We all know and cherish the university communal pet of black mold lining our walls, windowsills and showers, but does the university really understand the potential magnitude of the dangers of plaguing our lungs with Stachybotrys chartarum?

Black mold poisoning leads to a number of health complications, including, but not limited to, congestion, coughing, throat irritation, sleep disturbance, brain fog and digestion irritation. The last on the list is particularly convenient when working in conjunction with the raw food making a frequent appearance in our dining halls.

As someone who is chronically asthmatic, it is especially pleasant to wake up already weakened in the lungs, the heavy weight of black clouds making it so that I cannot even sleep comfortably in the comfort of my own twin-XL-sized “home.”

Sick Building Syndrome is a coined term for those living in a building infected with the mold, who resultantly are trapped in a constant state of sickness. Students across campus, most notably in the Forest Hills apartment complex, suffer from this disease on an endless cycle.

It is coincidental how a four-week sick period, complete with morning headaches and throat aches and locked in with all-day congestion will immediately dissipate after sleeping off-campus for a week.

When you have to buy overpriced bleach from the convenience store to soak windowsills where huge patches of black mold align perfectly with where your pillow rests atop a disintegrating mattress, you know you’ve officially entered the trenches. Then again, inhaling bleach is the more reassuring of the two; perhaps the bleach that seeped into my lungs that night killed off at least some of the festering fungus.

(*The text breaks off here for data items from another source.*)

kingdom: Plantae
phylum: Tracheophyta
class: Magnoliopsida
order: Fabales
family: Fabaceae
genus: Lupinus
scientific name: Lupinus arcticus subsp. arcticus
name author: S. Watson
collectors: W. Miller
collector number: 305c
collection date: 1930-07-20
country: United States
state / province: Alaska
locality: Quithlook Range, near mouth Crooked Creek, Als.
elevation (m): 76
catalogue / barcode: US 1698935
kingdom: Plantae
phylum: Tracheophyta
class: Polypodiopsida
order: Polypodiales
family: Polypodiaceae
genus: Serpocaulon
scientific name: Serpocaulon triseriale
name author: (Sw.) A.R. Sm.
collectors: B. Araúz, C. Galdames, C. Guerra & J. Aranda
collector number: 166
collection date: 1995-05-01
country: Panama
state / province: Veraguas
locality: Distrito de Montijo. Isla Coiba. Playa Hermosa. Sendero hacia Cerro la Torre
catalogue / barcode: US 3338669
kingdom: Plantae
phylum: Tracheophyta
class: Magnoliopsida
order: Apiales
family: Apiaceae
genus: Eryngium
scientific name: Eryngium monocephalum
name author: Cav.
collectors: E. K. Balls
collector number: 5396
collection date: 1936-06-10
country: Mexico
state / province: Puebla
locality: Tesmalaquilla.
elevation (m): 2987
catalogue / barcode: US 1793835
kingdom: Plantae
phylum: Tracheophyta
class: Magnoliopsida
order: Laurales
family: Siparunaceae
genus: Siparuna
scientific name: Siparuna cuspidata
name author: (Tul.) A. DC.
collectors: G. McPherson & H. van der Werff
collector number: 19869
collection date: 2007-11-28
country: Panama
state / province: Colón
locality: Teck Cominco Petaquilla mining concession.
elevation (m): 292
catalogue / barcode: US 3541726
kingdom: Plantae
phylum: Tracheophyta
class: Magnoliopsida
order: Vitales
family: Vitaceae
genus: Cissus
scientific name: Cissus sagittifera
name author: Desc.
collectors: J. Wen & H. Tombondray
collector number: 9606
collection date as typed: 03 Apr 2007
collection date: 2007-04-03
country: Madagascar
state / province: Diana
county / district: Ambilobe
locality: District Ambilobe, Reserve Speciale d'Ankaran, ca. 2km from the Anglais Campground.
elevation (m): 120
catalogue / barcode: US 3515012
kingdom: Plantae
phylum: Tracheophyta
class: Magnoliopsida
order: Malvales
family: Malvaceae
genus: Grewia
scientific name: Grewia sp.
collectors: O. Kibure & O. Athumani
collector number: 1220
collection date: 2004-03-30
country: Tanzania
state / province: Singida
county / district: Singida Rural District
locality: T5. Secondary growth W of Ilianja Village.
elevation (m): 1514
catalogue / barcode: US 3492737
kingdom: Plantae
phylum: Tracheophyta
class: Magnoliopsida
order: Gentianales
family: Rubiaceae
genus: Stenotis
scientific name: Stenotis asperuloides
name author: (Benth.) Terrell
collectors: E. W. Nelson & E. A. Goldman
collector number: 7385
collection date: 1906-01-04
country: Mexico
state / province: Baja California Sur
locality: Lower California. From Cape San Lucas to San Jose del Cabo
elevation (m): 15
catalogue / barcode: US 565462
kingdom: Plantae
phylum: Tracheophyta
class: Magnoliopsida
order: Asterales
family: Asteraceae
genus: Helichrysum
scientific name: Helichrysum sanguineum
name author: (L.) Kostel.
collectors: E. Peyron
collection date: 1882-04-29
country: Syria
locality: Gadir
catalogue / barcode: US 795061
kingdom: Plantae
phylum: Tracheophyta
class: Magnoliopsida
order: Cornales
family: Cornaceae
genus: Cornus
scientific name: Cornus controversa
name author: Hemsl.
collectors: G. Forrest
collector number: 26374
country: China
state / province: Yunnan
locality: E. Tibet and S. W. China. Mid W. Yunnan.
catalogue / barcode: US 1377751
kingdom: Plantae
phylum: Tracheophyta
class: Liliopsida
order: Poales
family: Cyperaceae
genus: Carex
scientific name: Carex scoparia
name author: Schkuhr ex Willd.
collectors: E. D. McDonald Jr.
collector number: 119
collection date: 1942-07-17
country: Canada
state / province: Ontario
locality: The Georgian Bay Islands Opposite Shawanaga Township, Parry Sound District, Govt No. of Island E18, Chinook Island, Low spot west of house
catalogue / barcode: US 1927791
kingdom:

The university clearly fears the acknowledgement of our infestation, which may just be the best part. From personal experience, it typically takes upwards of three weeks for a facilities repair request to be resolved, and in the case of my leaking ceilings, well over a semester of repeated reports. However, in the instance where I had discovered black mold lining multiple Westside washing machines last December, the order was filled and completed in a fifteen-minute window. The work order completion report held to the record that “DBS is wiping down the doors and surrounding areas. it is wet lint NOT MOLD,” on Dec. 13. The all-caps choice really emphasized the importance of this “distinction.”

In case this is my last article before the mold finally consumes me, stay safe out there Chargers, and maybe keep those masks on hand?